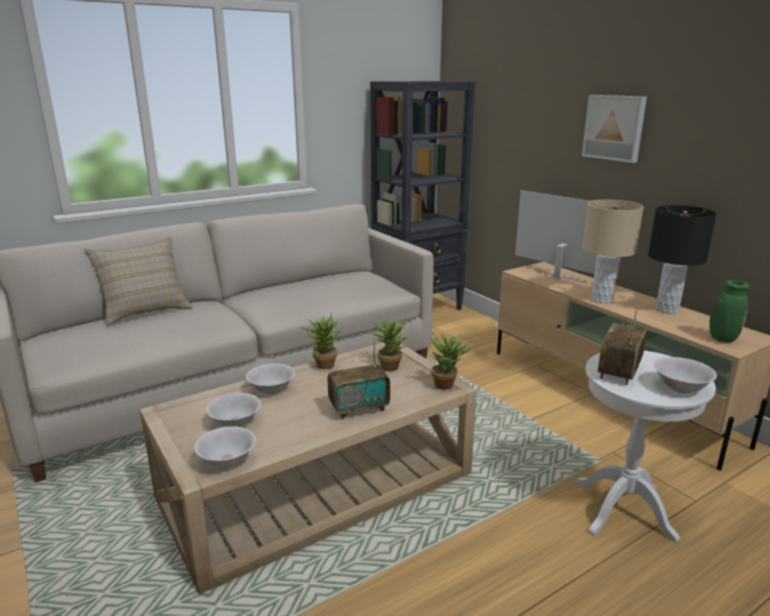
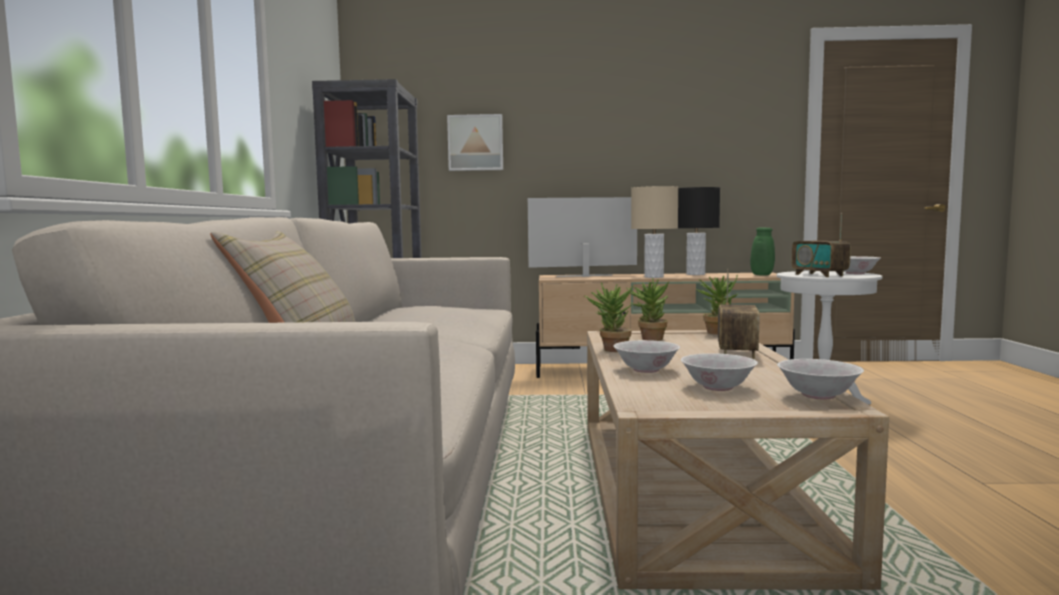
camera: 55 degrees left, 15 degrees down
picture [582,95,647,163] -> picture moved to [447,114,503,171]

::::::::::

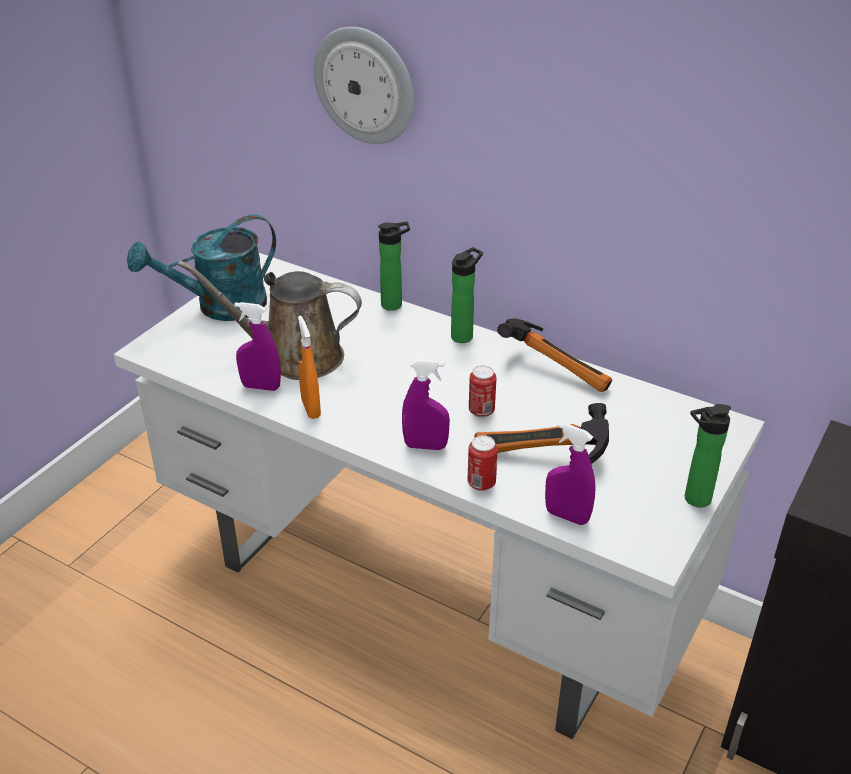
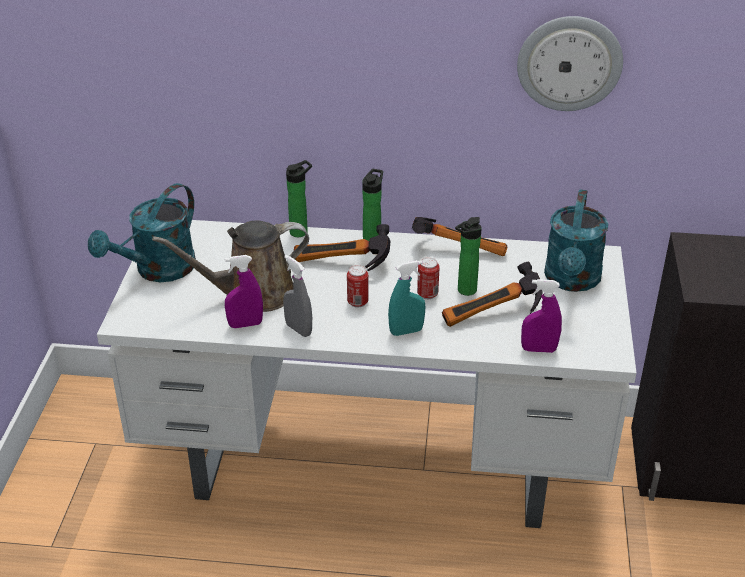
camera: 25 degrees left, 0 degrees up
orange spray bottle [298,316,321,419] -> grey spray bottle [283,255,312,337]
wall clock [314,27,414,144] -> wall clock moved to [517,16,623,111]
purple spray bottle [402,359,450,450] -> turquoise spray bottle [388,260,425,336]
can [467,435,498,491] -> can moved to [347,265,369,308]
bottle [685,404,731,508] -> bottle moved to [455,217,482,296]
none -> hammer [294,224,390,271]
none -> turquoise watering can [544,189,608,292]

::::::::::

- [Problem to solve] Wherever the string "spray" occurs in the records, copy the line it is in.

- [Exercise answer]
orange spray bottle [298,316,321,419] -> grey spray bottle [283,255,312,337]
purple spray bottle [402,359,450,450] -> turquoise spray bottle [388,260,425,336]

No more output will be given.